Petitioner, acting pro se, filed a petition seeking to reopen and vacate an October 19, 2004 order of Family Court which was affirmed on her direct appeal (25 A.D.3d 1027, 809 N.Y.S.2d 598 [2006] ).   No responsive papers were filed and Family Court summarily dismissed the petition without a hearing, finding that it did not state a cause of action.   Petitioner appeals, and we affirm.

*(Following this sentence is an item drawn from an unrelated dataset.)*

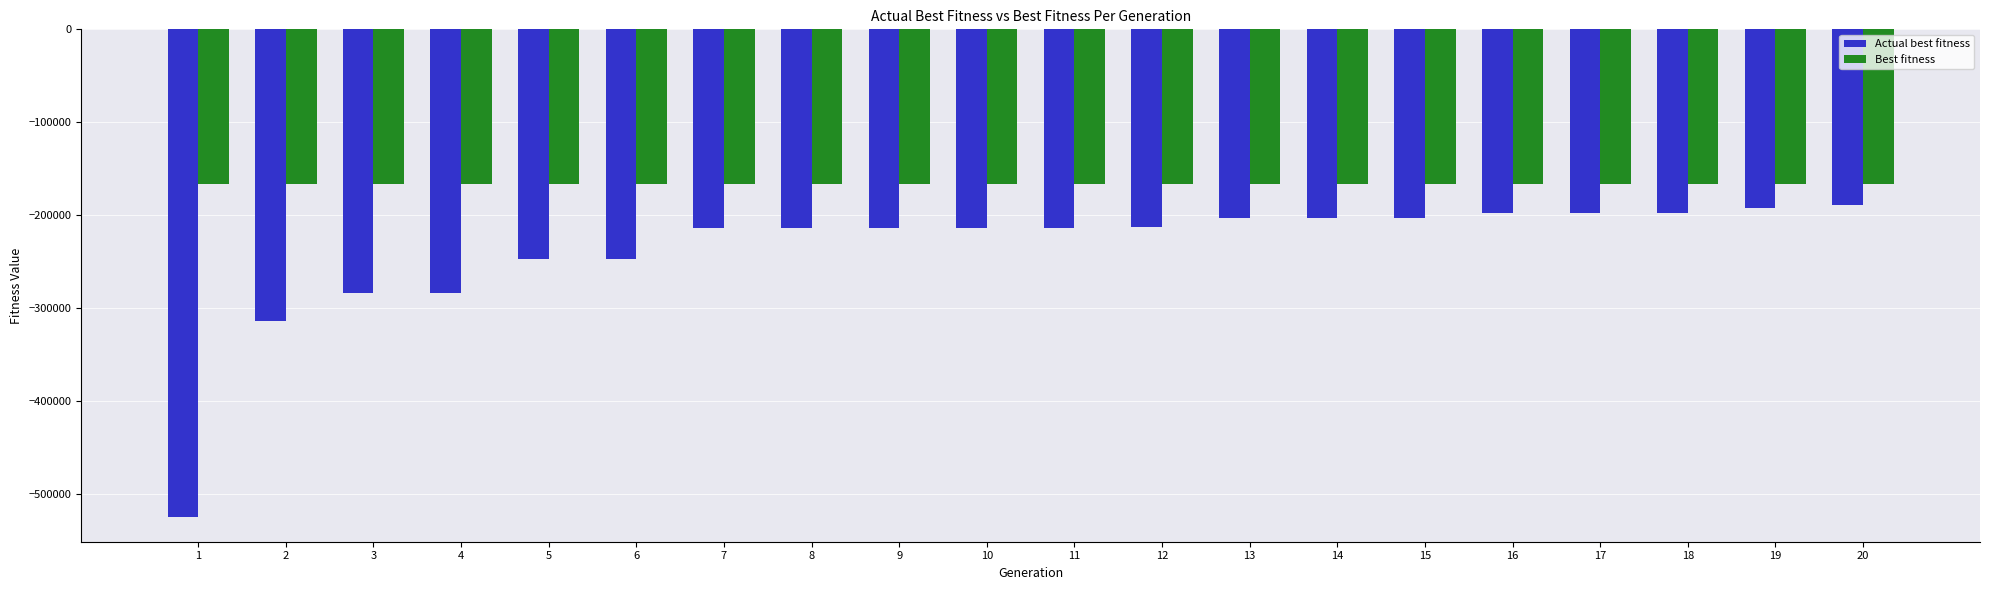

The value of Best fitness at 6 is -166015. True or false?

True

 To succeed in a collateral challenge to Family Court's previous order finding that petitioner had neglected her daughter, it was incumbent upon petitioner to demonstrate that her admissions supporting Family Court's findings were not knowingly made or to otherwise show “good cause” to vacate the order (Family Ct. Act § 1051[f];  § 1061;  see Matter of Jeffrey X. [Gerald X.], 283 A.D.2d 687, 688, 724 N.Y.S.2d 126 [2001] ).   To the extent that the petition challenges the sufficiency of the record in the neglect proceeding to support a finding that petitioner made knowing and voluntary admissions of neglect, that issue was previously decided on the direct appeal and cannot be relitigated here (see Hejna v. Reilly, 26 A.D.3d 709, 712, 810 N.Y.S.2d 242 [2006];  Etzel v. Etzel, 22 A.D.3d 906, 908, 803 N.Y.S.2d 219 [2005] ).

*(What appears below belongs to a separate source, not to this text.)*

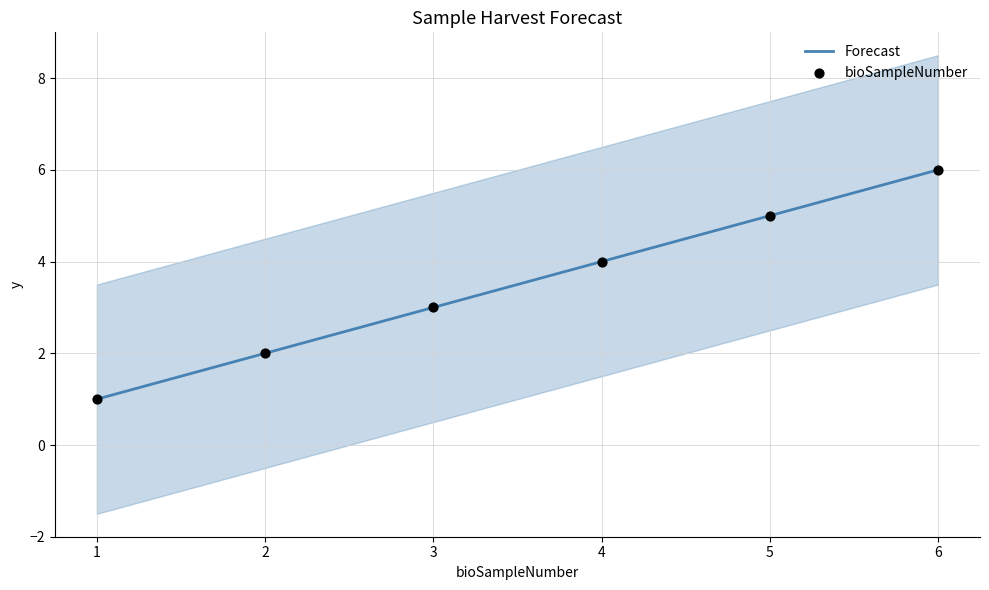

Is the value of bioSampleNumber at 3 greater than the value of Forecast at 1?

Yes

 Further, the allegations in this petition which were outside of the record on direct appeal are insufficient to demonstrate good cause to vacate Family Court's order.   One who seeks relief pursuant to Family Ct. Act § 1061 “ ‘is not automatically entitled to a hearing, but must make some evidentiary showing sufficient to warrant a hearing’ ” (Matter of Melissa FF. [Edward FF.], 285 A.D.2d 682, 683, 726 N.Y.S.2d 800 [2001], quoting Matter of Milhollen v. Voelpel, 270 A.D.2d 422, 423, 705 N.Y.S.2d 259 [2000] ).   The petition states, without any supporting papers or evidence, that prior to her appearance at the neglect proceeding petitioner was “ held against [her] will in a closed courtroom” by her attorney who demanded that she “lie to the court or [her] son would be taken from [her].”   This petition-submitted approximately 14 months following the entry of Family Court's order and containing allegations which are inconsistent with her sworn admission allocution-is insufficient, standing alone, to support vacatur or to trigger a duty by the court to hold an evidentiary hearing (see Matter of Melissa FF. [Edward FF.], supra at 683-684, 726 N.Y.S.2d 800;  see also People v. Passino, 25 A.D.3d 817, 818-819, 807 N.Y.S.2d 210 [2006] [County Court entitled to dismiss criminal defendant's CPL article 440 motion without an evidentiary hearing where motion was supported only by the defendant's own affidavit], lv. denied 6 N.Y.3d 816, 845 N.E.2d 1287 [2006];  People v. Woodard, 23 A.D.3d 771, 772, 803 N.Y.S.2d 776 [2005] [same], lv. denied 6 N.Y.3d 782, 811 N.Y.S.2d 349, 844 N.E.2d 804 [2006];  People v. Sayles, 17 A.D.3d 924, 924-925, 794 N.Y.S.2d 160 [2005] [same], lv. denied 5 N.Y.3d 794, 801 N.Y.S.2d 815, 835 N.E.2d 675 [2005] ).

ORDERED that the order is affirmed, without costs.